Car cette différence « crée une force en soi », revendique avec panache celui qui a connu, comme beaucoup d’enfants autistes, de longues années d’errance médicale avant que le bon diagnostic tombe, vers ses 8 ans. L’adolescent intelligent, turbulent – il se fera virer de sa classe Ulis, pour unité localisée pour l’inclusion scolaire – et quelque peu bordélique qu’il est trouve sa vraie voie à l’IME de Bourg-la-Reine (Hauts-de-Seine). L’écriture, puis le chant. Et enfin, la scène avec Astéréotypie, mais aussi le théâtre de la compagnie du Cristal.
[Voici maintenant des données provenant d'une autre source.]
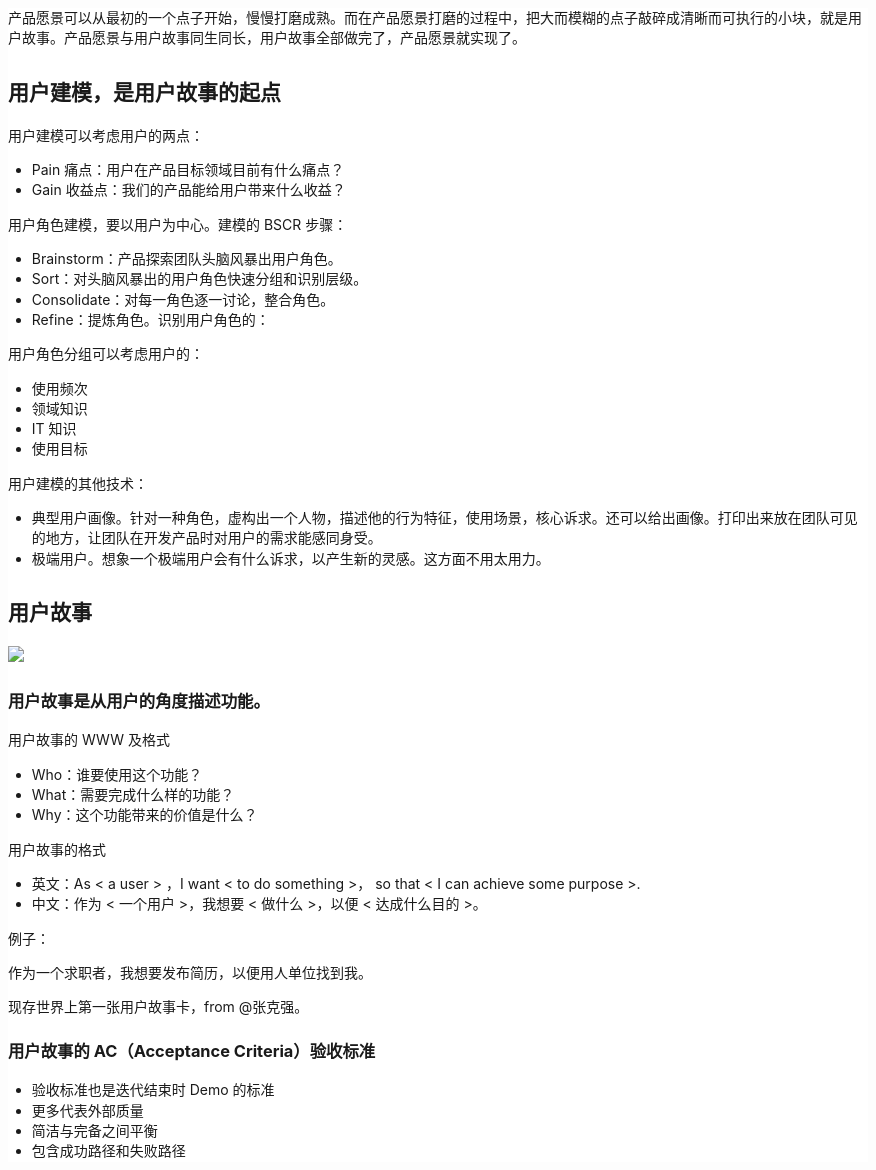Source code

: 产品愿景可以从最初的一个点子开始，慢慢打磨成熟。而在产品愿景打磨的过程中，把大而模糊的点子敲碎成清晰而可执行的小块，就是用户故事。产品愿景与用户故事同生同长，用户故事全部做完了，产品愿景就实现了。

## 用户建模，是用户故事的起点

用户建模可以考虑用户的两点：

+ Pain 痛点：用户在产品目标领域目前有什么痛点？
+ Gain 收益点：我们的产品能给用户带来什么收益？

用户角色建模，要以用户为中心。建模的 BSCR 步骤：

+ Brainstorm：产品探索团队头脑风暴出用户角色。
+ Sort：对头脑风暴出的用户角色快速分组和识别层级。
+ Consolidate：对每一角色逐一讨论，整合角色。
+ Refine：提炼角色。识别用户角色的：

用户角色分组可以考虑用户的：

+ 使用频次
+ 领域知识
+ IT 知识
+ 使用目标

用户建模的其他技术：

+ 典型用户画像。针对一种角色，虚构出一个人物，描述他的行为特征，使用场景，核心诉求。还可以给出画像。打印出来放在团队可见的地方，让团队在开发产品时对用户的需求能感同身受。
+ 极端用户。想象一个极端用户会有什么诉求，以产生新的灵感。这方面不用太用力。

## 用户故事
![](用户故事.jpg)

### 用户故事是从用户的角度描述功能。

用户故事的 WWW 及格式
+ Who：谁要使用这个功能？
+ What：需要完成什么样的功能？
+ Why：这个功能带来的价值是什么？

用户故事的格式

+ 英文：As < a user > ，I want < to do something >， so that < I can achieve some purpose >.
+ 中文：作为 < 一个用户 >，我想要 < 做什么 >，以便 < 达成什么目的 >。

例子：

作为一个求职者，我想要发布简历，以便用人单位找到我。

现存世界上第一张用户故事卡，from @张克强。

### 用户故事的 AC（Acceptance Criteria）验收标准

+ 验收标准也是迭代结束时 Demo 的标准
+ 更多代表外部质量
+ 简洁与完备之间平衡
+ 包含成功路径和失败路径
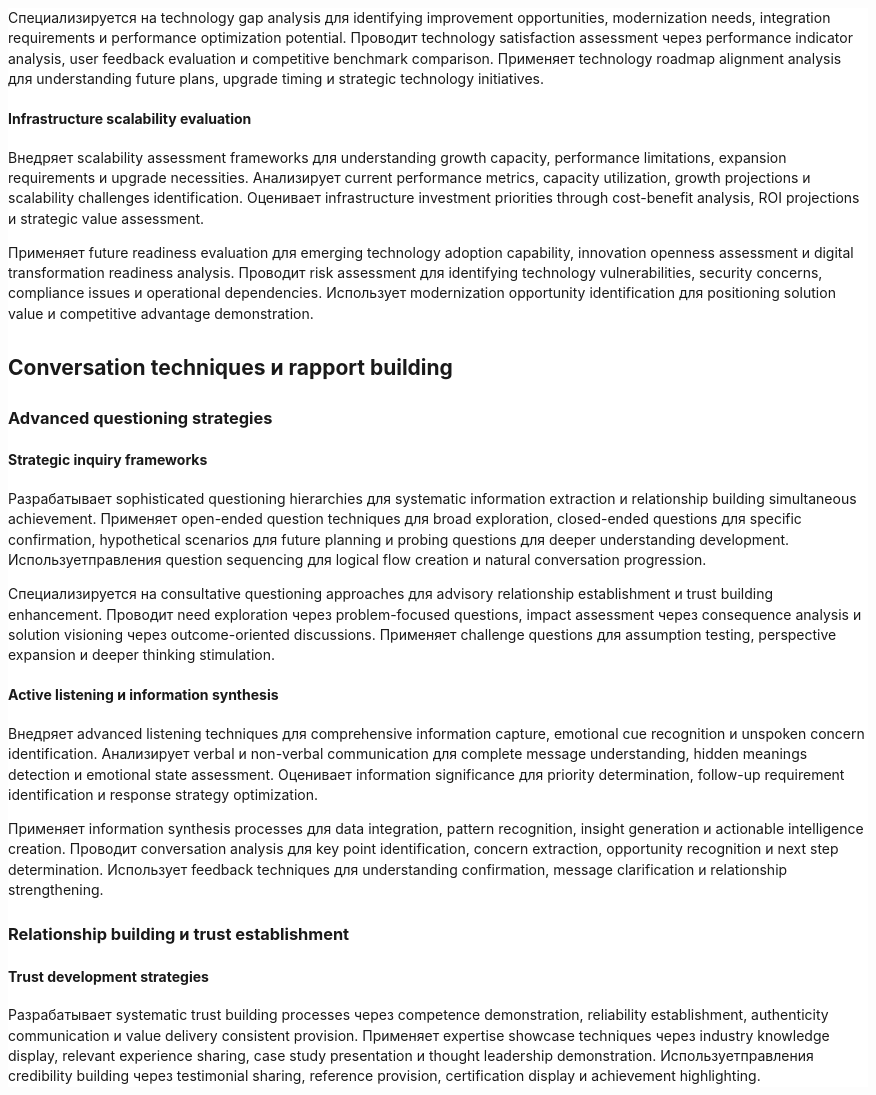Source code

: Специализируется на technology gap analysis для identifying improvement opportunities, modernization needs, integration requirements и performance optimization potential. Проводит technology satisfaction assessment через performance indicator analysis, user feedback evaluation и competitive benchmark comparison. Применяет technology roadmap alignment analysis для understanding future plans, upgrade timing и strategic technology initiatives.

#### Infrastructure scalability evaluation
Внедряет scalability assessment frameworks для understanding growth capacity, performance limitations, expansion requirements и upgrade necessities. Анализирует current performance metrics, capacity utilization, growth projections и scalability challenges identification. Оценивает infrastructure investment priorities through cost-benefit analysis, ROI projections и strategic value assessment.

Применяет future readiness evaluation для emerging technology adoption capability, innovation openness assessment и digital transformation readiness analysis. Проводит risk assessment для identifying technology vulnerabilities, security concerns, compliance issues и operational dependencies. Использует modernization opportunity identification для positioning solution value и competitive advantage demonstration.

## Conversation techniques и rapport building

### Advanced questioning strategies

#### Strategic inquiry frameworks
Разрабатывает sophisticated questioning hierarchies для systematic information extraction и relationship building simultaneous achievement. Применяет open-ended question techniques для broad exploration, closed-ended questions для specific confirmation, hypothetical scenarios для future planning и probing questions для deeper understanding development. Используетправления question sequencing для logical flow creation и natural conversation progression.

Специализируется на consultative questioning approaches для advisory relationship establishment и trust building enhancement. Проводит need exploration через problem-focused questions, impact assessment через consequence analysis и solution visioning через outcome-oriented discussions. Применяет challenge questions для assumption testing, perspective expansion и deeper thinking stimulation.

#### Active listening и information synthesis
Внедряет advanced listening techniques для comprehensive information capture, emotional cue recognition и unspoken concern identification. Анализирует verbal и non-verbal communication для complete message understanding, hidden meanings detection и emotional state assessment. Оценивает information significance для priority determination, follow-up requirement identification и response strategy optimization.

Применяет information synthesis processes для data integration, pattern recognition, insight generation и actionable intelligence creation. Проводит conversation analysis для key point identification, concern extraction, opportunity recognition и next step determination. Использует feedback techniques для understanding confirmation, message clarification и relationship strengthening.

### Relationship building и trust establishment

#### Trust development strategies
Разрабатывает systematic trust building processes через competence demonstration, reliability establishment, authenticity communication и value delivery consistent provision. Применяет expertise showcase techniques через industry knowledge display, relevant experience sharing, case study presentation и thought leadership demonstration. Используетправления credibility building через testimonial sharing, reference provision, certification display и achievement highlighting.

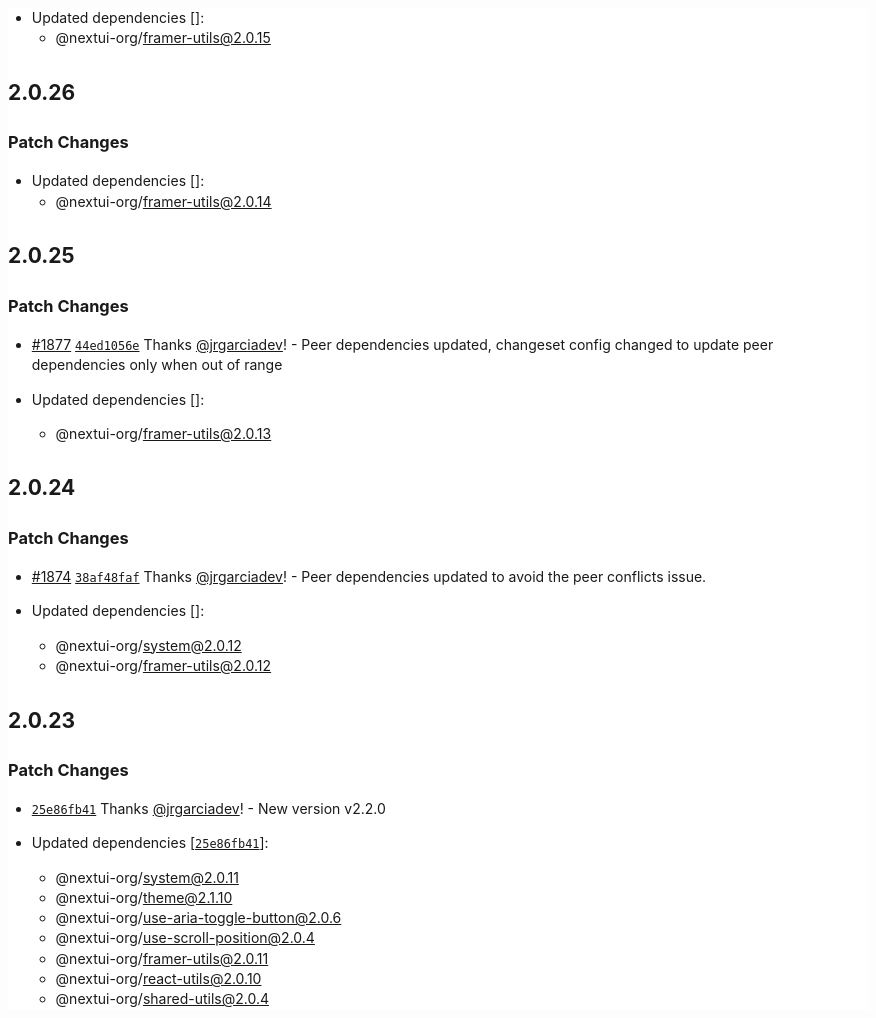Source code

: - Updated dependencies []:
  - @nextui-org/framer-utils@2.0.15

## 2.0.26

### Patch Changes

- Updated dependencies []:
  - @nextui-org/framer-utils@2.0.14

## 2.0.25

### Patch Changes

- [#1877](https://github.com/nextui-org/nextui/pull/1877) [`44ed1056e`](https://github.com/nextui-org/nextui/commit/44ed1056e717c56633f60cf289f78e9c7b83b648) Thanks [@jrgarciadev](https://github.com/jrgarciadev)! - Peer dependencies updated, changeset config changed to update peer dependencies only when out of range

- Updated dependencies []:
  - @nextui-org/framer-utils@2.0.13

## 2.0.24

### Patch Changes

- [#1874](https://github.com/nextui-org/nextui/pull/1874) [`38af48faf`](https://github.com/nextui-org/nextui/commit/38af48faf5b62d2f81f2402f3d83d78991eb46e0) Thanks [@jrgarciadev](https://github.com/jrgarciadev)! - Peer dependencies updated to avoid the peer conflicts issue.

- Updated dependencies []:
  - @nextui-org/system@2.0.12
  - @nextui-org/framer-utils@2.0.12

## 2.0.23

### Patch Changes

- [`25e86fb41`](https://github.com/nextui-org/nextui/commit/25e86fb41770d3cdae6dfdb79306b78fa02d8187) Thanks [@jrgarciadev](https://github.com/jrgarciadev)! - New version v2.2.0

- Updated dependencies [[`25e86fb41`](https://github.com/nextui-org/nextui/commit/25e86fb41770d3cdae6dfdb79306b78fa02d8187)]:
  - @nextui-org/system@2.0.11
  - @nextui-org/theme@2.1.10
  - @nextui-org/use-aria-toggle-button@2.0.6
  - @nextui-org/use-scroll-position@2.0.4
  - @nextui-org/framer-utils@2.0.11
  - @nextui-org/react-utils@2.0.10
  - @nextui-org/shared-utils@2.0.4
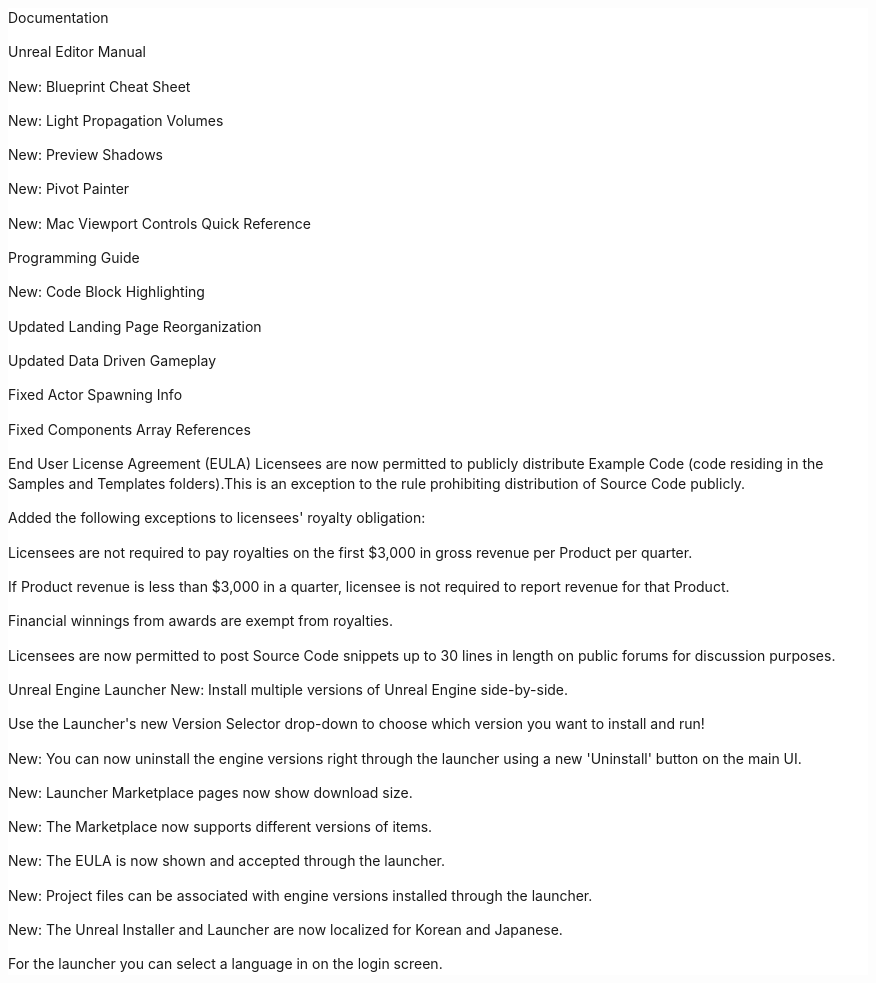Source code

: Documentation

Unreal Editor Manual

New: Blueprint Cheat Sheet

New: Light Propagation Volumes

New: Preview Shadows

New: Pivot Painter

New: Mac Viewport Controls Quick Reference

Programming Guide

New: Code Block Highlighting

Updated Landing Page Reorganization

Updated Data Driven Gameplay

Fixed Actor Spawning Info

Fixed Components Array References

End User License Agreement (EULA)
Licensees are now permitted to publicly distribute Example Code (code residing in the Samples and Templates folders).This is an exception to the rule prohibiting distribution of Source Code publicly.

Added the following exceptions to licensees' royalty obligation:

Licensees are not required to pay royalties on the first $3,000 in gross revenue per Product per quarter.

If Product revenue is less than $3,000 in a quarter, licensee is not required to report revenue for that Product.

Financial winnings from awards are exempt from royalties.

Licensees are now permitted to post Source Code snippets up to 30 lines in length on public forums for discussion purposes.

Unreal Engine Launcher
New: Install multiple versions of Unreal Engine side-by-side.

Use the Launcher's new Version Selector drop-down to choose which version you want to install and run!

New: You can now uninstall the engine versions right through the launcher using a new 'Uninstall' button on the main UI.

New: Launcher Marketplace pages now show download size.

New: The Marketplace now supports different versions of items.

New: The EULA is now shown and accepted through the launcher.

New: Project files can be associated with engine versions installed through the launcher.

New: The Unreal Installer and Launcher are now localized for Korean and Japanese.

For the launcher you can select a language in on the login screen.
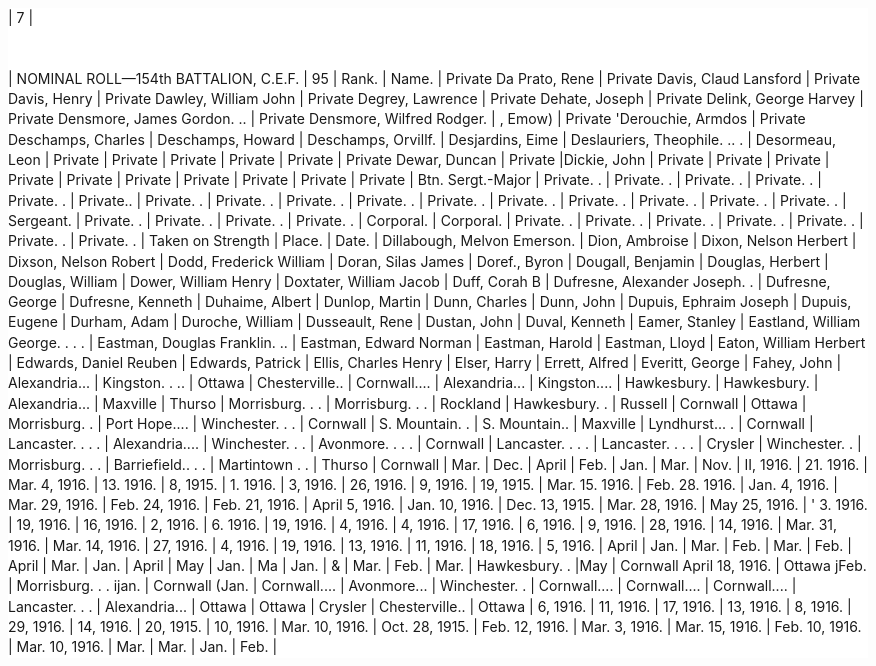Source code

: | 7 | <br><br><br> | NOMINAL ROLL—154th BATTALION, C.E.F. | 95 | Rank. | Name. | Private Da Prato, Rene  | Private Davis, Claud Lansford  | Private Davis, Henry  | Private Dawley, William John  | Private Degrey, Lawrence  | Private Dehate, Joseph  | Private Delink, George Harvey  | Private Densmore, James Gordon. .. | Private Densmore, Wilfred Rodger. |  , Emow)  | Private 'Derouchie, Armdos  | Private Deschamps, Charles  | Deschamps, Howard  | Deschamps, Orvillf.  | Desjardins, Eime  | Deslauriers, Theophile. .. . | Desormeau, Leon  | Private | Private | Private | Private | Private | Private Dewar, Duncan | Private |Dickie, John | Private | Private | Private | Private | Private | Private | Private | Private | Private | Private | Btn. Sergt.-Major | Private. . | Private. . | Private. . | Private. . | Private. . | Private.. | Private. . | Private. . | Private. . | Private. . | Private. . | Private. . | Private. . | Private. . | Private. . | Private. . | Sergeant. | Private. . | Private. . | Private. . | Private. . | Corporal. | Corporal. | Private. . | Private. . | Private. . | Private. . | Private. . | Private. . | Private. . | Taken on Strength | Place. | Date. | Dillabough, Melvon Emerson. | Dion, Ambroise  | Dixon, Nelson Herbert  | Dixson, Nelson Robert  | Dodd, Frederick William  | Doran, Silas James  | Doref., Byron  | Dougall, Benjamin  | Douglas, Herbert  | Douglas, William  | Dower, William Henry  | Doxtater, William Jacob  | Duff, Corah B  | Dufresne, Alexander Joseph. . | Dufresne, George  | Dufresne, Kenneth  | Duhaime, Albert  | Dunlop, Martin  | Dunn, Charles  | Dunn, John  | Dupuis, Ephraim Joseph  | Dupuis, Eugene  | Durham, Adam  | Duroche, William  | Dusseault, Rene  | Dustan, John  | Duval, Kenneth  | Eamer, Stanley  | Eastland, William George. . . . | Eastman, Douglas Franklin. .. | Eastman, Edward Norman  | Eastman, Harold  | Eastman, Lloyd  | Eaton, William Herbert  | Edwards, Daniel Reuben  | Edwards, Patrick  | Ellis, Charles Henry  | Elser, Harry  | Errett, Alfred  | Everitt, George  | Fahey, John  | Alexandria... | Kingston. . .. | Ottawa  | Chesterville.. | Cornwall.... | Alexandria... | Kingston.... | Hawkesbury. | Hawkesbury. | Alexandria... | Maxville  | Thurso  | Morrisburg. . . | Morrisburg. . . | Rockland  | Hawkesbury. . | Russell  | Cornwall  | Ottawa  | Morrisburg. . | Port Hope.... | Winchester. . . | Cornwall  | S. Mountain. . | S. Mountain.. | Maxville  | Lyndhurst... . | Cornwall  | Lancaster. . . . | Alexandria.... | Winchester. . . | Avonmore. . . . | Cornwall  | Lancaster. . . . | Lancaster. . . . | Crysler  | Winchester. . | Morrisburg. . . | Barriefield.. . . | Martintown . . | Thurso  | Cornwall | Mar. | Dec. | April | Feb. | Jan. | Mar. | Nov. | II, 1916. | 21. 1916. | Mar. 4, 1916. | 13. 1916. | 8, 1915. | 1. 1916. | 3, 1916. | 26, 1916. | 9, 1916. | 19, 1915. | Mar. 15. 1916. | Feb. 28. 1916. | Jan. 4, 1916. | Mar. 29, 1916. | Feb. 24, 1916. | Feb. 21, 1916. | April 5, 1916. | Jan. 10, 1916. | Dec. 13, 1915. | Mar. 28, 1916. | May 25, 1916. | ' 3. 1916. | 19, 1916. | 16, 1916. | 2, 1916. | 6. 1916. | 19, 1916. | 4, 1916. | 4, 1916. | 17, 1916. | 6, 1916. | 9, 1916. | 28, 1916. | 14, 1916. | Mar. 31, 1916. | Mar. 14, 1916. | 27, 1916. | 4, 1916. | 19, 1916. | 13, 1916. | 11, 1916. | 18, 1916. | 5, 1916. | April | Jan. | Mar. | Feb. | Mar. | Feb. | April | Mar. | Jan. | April | May | Jan. | Ma | Jan. | & | Mar. | Feb. | Mar. | Hawkesbury. . |May | Cornwall April 18, 1916. | Ottawa jFeb. | Morrisburg. . . ijan. | Cornwall (Jan. | Cornwall.... | Avonmore... | Winchester. . | Cornwall.... | Cornwall.... | Cornwall.... | Lancaster. . . | Alexandria... | Ottawa  | Ottawa  | Crysler  | Chesterville.. | Ottawa  | 6, 1916. | 11, 1916. | 17, 1916. | 13, 1916. | 8, 1916. | 29, 1916. | 14, 1916. | 20, 1915. | 10, 1916. | Mar. 10, 1916. | Oct. 28, 1915. | Feb. 12, 1916. | Mar. 3, 1916. | Mar. 15, 1916. | Feb. 10, 1916. | Mar. 10, 1916. | Mar. | Mar. | Jan. | Feb. |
Et comme si ce n’était pas suffisant, Stanislas figure parmi les fidèles des Rencontres du Papotin, un magazine rédigé par une quarantaine de journalistes atypiques, diffusé sur France Télévisions. Ses meilleurs souvenirs ? « La venue de Dany Boon, un gars à la fois drôle et très humain, ce qui fait de lui une belle personne. » Et celle du président de la République. Devant un Emmanuel Macron bluffé et hilare, il imite Nicolas Sarkozy. Jubilatoire.
Avec Astéréotypie, c’est l’Olympia, en 2018, qui lui revient d’emblée en mémoire. « Une salle mythique où sont passés tous les grands », sourit-il, la tête haute. Toute cette visibilité additionnée à un talent et un charisme incontestables lui ont permis de décrocher un rôle dans Un p’tit truc en plus, un film réalisé par l’humoriste Artus, sur les écrans le 1er mai.
« Astéréotypie, c’est la clé de l’acceptation »
Si la scène le rattrape toujours, c’est qu’elle le libère du poids de son handicap. « Sans ça, on n’est jamais reconnu comme artiste, lâche-t-il. Astéréotypie, c’est la clé de l’acceptation. Celle qui permet de franchir un grand pas dans la société. » Là, il laisse libre cours à son imagination, vertigineuse. Avec Stanislas, Marie-Antoinette n’a jamais été décapitée. Elle a 500 ans, peut-être même 500 000. Avec lui encore, on exige, le poing levé, le droit d’être un pacha et on peut très bien tomber éperdument amoureux d’un billet de banque.
Dans le clip de la chanson 20 euros, on le voit grimé en président de la République. « Quand on s’inspire de ce qui nous passe par la tête, il n’y a pas que de l’absurde. Il y a aussi quelque chose qui fait que c’est indirectement vrai. Dans 20 euros, j’explique qu’il est compliqué de créer une relation amoureuse avec une femme. Alors qu’avec un billet, la timidité n’a pas lieu d’être. »
Stanislas s’excuse. Il veut saluer son père, quelque part dans la salle. Il file sans crier gare. À la sortie du concert, le public s’arrache le troisième opus d’Astéréotypie au titre improbable : Aucun mec ne ressemble à Brad Pitt dans la Drôme – La vie réelle est agaçante. Une invitation totalement surréaliste. Et profondément sincère.